People who appear in the major media sometimes have to bow to viscous attacks on things they inadvertently said and make apologies for their statements. I know I am very indiscreet with my speech sometimes because I really have no respect whatsoever for the codification of manners. They were never that profound, reliable or even sensible.

The trouble with those old “Miss Manners” columns was they tended to be written for middle and upper income people and catered to women. They were always so tiny minded somehow.

In the 60s they were irrelevant for my generation (the boomers) but they tried to be more relevant in the 70s. But they had to acknowledge the messy facts of life and the manners aspect started to look like an archaic issue: rather like worrying about the place settings while the Titanic was sinking.

Social expectations and good behavior in social settings requires stable societies with long term residents who understand the social codes. And those old codified societies could be merciless and have longer memories than elephants. So many people in the US and elsewhere don’t stay put and the social expectations are not uniform throughout the world and many people may simply not care what the society thinks about them because they don’t really see it except in their friends.

I think it would be a hell on earth to see the resurgence of vain, pampered old bags like the old MS Astor try to rule the social roost again. Not even her piers could stand her pretensions after a while.

The reality of life was always messy and impolite. The people who seem to think there are good manners must have very long memories and are probably dieing like flies now. But it should be remembered that even the NAZI regime knew how to be discrete (obviously) and some of them could have impeccable manners.

Some people can be too d–d squeamish and want to think the world is a pretty garden all the time. It’s obviously anything but.

Mmanners are fundamentally about social control and had their fullest development in the era of Absulotism. That control can be in the hands of swine with the loveliest manners and whitest teeth.

Posted by paintcan | Report as abusive

The advancement of privacy norms and legal rights have historically been consequences of widespread privacy harms. Think of transparency, accountability, access, and correction rights following abuses of secret dossiers maintained by governments and early credit reporting agencies, for example.

Far be it for me to hope for a “privacy chernobyl” or “data valdez” to mobilize a sufficient percentage of the public to act and to demand change, but such are the kind of scenarios that do seem to be effective.

The next frontier, in my opinion, will be individual access.

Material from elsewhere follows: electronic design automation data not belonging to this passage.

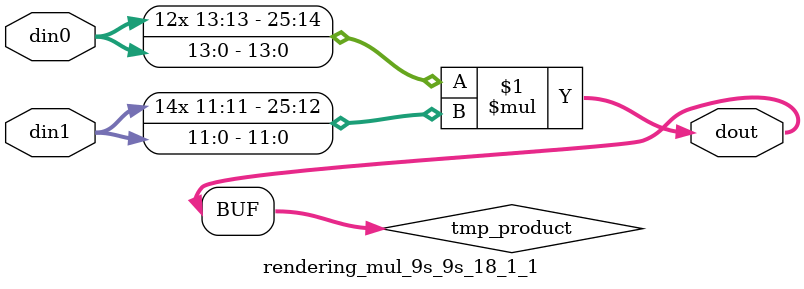
<source format=v>

`timescale 1 ns / 1 ps

  module rendering_mul_9s_9s_18_1_1(din0, din1, dout);
parameter ID = 1;
parameter NUM_STAGE = 0;
parameter din0_WIDTH = 14;
parameter din1_WIDTH = 12;
parameter dout_WIDTH = 26;

input [din0_WIDTH - 1 : 0] din0; 
input [din1_WIDTH - 1 : 0] din1; 
output [dout_WIDTH - 1 : 0] dout;

wire signed [dout_WIDTH - 1 : 0] tmp_product;













assign tmp_product = $signed(din0) * $signed(din1);








assign dout = tmp_product;







endmodule

</source>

If there is a simple and effective way for people to find out what information is being collected about them, and how that information is being used, then they will be empowered and motivated to hold those organziations more accountable for their actions.

Wouldn’t you like to know when and why government or law enforcement authorities have surveilled you, or what online advertisers have collected about you? Who has accessed your medical files and why? Empower citizens with real access and redress rights and watch society be transormed by new privacy norms and more accountable behaviour on the part of the data collectors and aggregators that are watching us more and more.